Beldanga Assembly constituency is an assembly constituency in Murshidabad district in the Indian state of West Bengal.

Overview
As per orders of the Delimitation Commission, No. 71 Beldanga Assembly constituency covers Beldanga municipality, Bhabta I, Bhabta II, Debkundu, Mirjapur II, Mahula I and Sujapur Kumarpur gram panchayats of Beldanga I community development block, and Bhakuri II, Haridasmati, Naoda Panur, Rajdharpara and Rangamati Chandpara gram panchayats of Berhampore community development block.

Beldanga Assembly constituency is part of No. 10 Baharampur (Lok Sabha constituency).

Members of Legislative Assembly

Election results

2016
In the 2016 election, Sk. Shafiujjaman of Congress defeated his nearest rival Golam Kibria Mia of Trinamool Congress.

2011
In the 2011 election, Sk. Shafiujjaman of Congress defeated his nearest rival Md. Refatullah of RSP.

1977–2006
In the 2006 state assembly elections Md. Refatullah of RSP won the Beldanga assembly seat defeating his nearest rival Golam Kibria Mia of Congress. Contests in most years were multi cornered but only winners and runners are being mentioned. Golam Kibria Mia of Congress defeated Timir Baran Bhaduri of RSP in 2001. Timir Baran Bhaduri of RSP defeated Nurul Islam Choudhury of Congress in 1996. Nurul Islam Choudhury of Congress defeated Sk.
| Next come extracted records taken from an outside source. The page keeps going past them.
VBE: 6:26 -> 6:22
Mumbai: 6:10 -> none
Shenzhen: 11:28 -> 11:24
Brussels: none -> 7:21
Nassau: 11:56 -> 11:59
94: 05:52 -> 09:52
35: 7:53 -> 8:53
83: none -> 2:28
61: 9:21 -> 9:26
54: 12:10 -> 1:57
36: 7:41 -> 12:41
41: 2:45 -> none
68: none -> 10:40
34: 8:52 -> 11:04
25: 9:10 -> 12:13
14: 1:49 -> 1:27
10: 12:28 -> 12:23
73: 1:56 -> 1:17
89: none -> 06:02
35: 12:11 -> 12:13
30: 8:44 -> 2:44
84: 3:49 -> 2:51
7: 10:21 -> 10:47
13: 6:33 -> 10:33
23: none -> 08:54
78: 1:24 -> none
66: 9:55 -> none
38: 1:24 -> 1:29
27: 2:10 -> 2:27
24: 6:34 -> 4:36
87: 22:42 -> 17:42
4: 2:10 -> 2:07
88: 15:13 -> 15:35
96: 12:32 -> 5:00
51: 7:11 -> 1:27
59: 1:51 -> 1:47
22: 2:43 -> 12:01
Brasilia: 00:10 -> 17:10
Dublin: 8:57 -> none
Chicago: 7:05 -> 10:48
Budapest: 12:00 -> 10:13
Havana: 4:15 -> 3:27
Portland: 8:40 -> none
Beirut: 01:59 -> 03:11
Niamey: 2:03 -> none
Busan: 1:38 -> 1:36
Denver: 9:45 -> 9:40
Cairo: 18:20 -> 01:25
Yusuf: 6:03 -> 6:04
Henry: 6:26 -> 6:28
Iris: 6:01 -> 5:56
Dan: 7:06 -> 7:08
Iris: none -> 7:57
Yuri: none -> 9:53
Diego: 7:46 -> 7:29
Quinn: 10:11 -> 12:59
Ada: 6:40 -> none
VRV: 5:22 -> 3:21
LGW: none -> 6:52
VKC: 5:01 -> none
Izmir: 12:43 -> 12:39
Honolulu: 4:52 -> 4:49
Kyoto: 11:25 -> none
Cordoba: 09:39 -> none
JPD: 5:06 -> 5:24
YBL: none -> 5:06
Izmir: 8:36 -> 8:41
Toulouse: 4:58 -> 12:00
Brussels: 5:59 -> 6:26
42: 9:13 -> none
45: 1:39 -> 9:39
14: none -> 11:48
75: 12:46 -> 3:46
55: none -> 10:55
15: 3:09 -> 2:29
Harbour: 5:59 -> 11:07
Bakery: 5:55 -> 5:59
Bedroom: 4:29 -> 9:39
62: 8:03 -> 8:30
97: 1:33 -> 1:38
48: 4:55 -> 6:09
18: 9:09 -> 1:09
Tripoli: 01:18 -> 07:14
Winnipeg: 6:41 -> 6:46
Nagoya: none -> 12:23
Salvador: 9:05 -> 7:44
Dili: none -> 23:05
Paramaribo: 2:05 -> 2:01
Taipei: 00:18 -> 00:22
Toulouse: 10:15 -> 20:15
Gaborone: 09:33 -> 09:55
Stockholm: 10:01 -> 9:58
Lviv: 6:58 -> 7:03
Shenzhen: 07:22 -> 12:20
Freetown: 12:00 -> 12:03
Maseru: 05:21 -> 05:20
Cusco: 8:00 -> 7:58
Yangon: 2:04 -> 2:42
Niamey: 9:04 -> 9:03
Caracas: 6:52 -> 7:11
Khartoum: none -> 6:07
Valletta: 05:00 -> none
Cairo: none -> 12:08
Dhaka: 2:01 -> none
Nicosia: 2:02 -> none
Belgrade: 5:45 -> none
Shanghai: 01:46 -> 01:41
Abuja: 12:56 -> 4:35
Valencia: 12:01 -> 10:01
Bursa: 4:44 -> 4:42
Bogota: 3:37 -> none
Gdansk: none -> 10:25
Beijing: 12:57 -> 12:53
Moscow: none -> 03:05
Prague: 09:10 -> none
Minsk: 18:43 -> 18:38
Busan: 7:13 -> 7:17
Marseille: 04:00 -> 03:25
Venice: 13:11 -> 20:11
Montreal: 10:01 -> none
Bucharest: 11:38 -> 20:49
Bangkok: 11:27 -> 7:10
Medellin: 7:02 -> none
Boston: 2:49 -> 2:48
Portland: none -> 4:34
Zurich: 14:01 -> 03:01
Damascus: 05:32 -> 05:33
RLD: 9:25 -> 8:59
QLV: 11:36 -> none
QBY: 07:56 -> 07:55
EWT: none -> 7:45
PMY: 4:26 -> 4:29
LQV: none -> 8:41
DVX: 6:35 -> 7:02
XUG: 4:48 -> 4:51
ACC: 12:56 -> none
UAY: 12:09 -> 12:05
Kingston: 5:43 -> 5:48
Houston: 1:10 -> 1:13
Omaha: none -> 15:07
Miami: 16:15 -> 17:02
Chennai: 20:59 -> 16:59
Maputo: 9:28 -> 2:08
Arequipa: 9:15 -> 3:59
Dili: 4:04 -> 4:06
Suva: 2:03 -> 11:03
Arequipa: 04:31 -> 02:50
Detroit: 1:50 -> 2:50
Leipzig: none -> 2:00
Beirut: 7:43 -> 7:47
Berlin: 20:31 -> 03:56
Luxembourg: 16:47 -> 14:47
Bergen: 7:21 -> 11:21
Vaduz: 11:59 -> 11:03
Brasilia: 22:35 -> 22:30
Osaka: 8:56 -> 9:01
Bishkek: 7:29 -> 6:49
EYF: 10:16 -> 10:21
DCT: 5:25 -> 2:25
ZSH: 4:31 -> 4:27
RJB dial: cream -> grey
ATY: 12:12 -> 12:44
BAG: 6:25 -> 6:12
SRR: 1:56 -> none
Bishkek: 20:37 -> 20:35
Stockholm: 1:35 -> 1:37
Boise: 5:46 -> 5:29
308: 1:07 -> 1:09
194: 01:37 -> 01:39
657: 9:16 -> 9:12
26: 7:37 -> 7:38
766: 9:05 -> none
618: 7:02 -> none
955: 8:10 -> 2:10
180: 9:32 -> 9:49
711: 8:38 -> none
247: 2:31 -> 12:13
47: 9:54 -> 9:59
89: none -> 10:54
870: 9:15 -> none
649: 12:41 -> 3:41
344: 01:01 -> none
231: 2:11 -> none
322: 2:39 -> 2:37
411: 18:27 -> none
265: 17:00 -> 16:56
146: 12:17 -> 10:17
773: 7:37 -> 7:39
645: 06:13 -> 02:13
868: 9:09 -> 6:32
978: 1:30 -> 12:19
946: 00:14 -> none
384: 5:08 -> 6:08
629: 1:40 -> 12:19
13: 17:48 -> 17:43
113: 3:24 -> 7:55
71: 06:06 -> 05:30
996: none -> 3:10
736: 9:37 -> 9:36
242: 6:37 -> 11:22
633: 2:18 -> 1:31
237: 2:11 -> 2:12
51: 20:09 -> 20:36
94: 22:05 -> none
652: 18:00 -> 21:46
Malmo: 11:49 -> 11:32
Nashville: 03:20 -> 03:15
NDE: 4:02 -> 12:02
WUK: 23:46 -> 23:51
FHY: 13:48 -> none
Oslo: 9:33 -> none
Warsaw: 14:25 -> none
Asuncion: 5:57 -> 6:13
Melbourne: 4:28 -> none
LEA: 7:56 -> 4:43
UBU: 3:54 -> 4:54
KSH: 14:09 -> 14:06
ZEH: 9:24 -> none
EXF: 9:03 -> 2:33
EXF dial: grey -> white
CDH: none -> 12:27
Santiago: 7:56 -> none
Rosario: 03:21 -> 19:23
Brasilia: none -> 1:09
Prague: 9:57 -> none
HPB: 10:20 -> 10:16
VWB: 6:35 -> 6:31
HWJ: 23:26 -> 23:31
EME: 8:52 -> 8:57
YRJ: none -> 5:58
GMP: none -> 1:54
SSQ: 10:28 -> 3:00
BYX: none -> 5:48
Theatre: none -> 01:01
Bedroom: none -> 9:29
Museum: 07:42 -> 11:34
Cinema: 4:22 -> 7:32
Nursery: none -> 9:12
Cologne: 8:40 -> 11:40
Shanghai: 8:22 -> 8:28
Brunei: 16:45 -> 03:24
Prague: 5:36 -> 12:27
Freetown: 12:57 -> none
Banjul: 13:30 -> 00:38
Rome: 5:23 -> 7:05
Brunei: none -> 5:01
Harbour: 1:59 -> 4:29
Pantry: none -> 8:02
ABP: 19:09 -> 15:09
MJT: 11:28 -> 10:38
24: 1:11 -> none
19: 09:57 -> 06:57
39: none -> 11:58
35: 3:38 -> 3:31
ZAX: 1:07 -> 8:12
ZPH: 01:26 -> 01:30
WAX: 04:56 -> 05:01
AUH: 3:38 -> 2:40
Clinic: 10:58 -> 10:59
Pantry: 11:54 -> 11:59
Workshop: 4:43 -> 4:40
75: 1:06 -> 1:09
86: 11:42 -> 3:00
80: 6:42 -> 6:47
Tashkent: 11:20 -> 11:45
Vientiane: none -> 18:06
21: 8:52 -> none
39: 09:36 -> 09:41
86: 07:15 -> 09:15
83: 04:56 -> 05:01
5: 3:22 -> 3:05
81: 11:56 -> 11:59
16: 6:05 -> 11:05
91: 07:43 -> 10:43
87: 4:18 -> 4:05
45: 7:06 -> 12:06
Nowshad Ali of RSP in 1991 and 1987, and Timir Baran Bhaduri of RSP in 1982. Timir Baran Bhaduri of RSP defeated Nurul Islam Choudhury of Congress in 1977.

1951–1972
Timir Baran Bhaduri of RSP won in 1972 and 1971. Muhammed Khuda Baksh, Independent, won in 1969. A. Latif of Congress won in 1967. Debsaran Ghosh of RSP won in 1962. Parimal Ghosh of Congress won from the Beldanga seat in 1957 and in independent India's first election in 1951.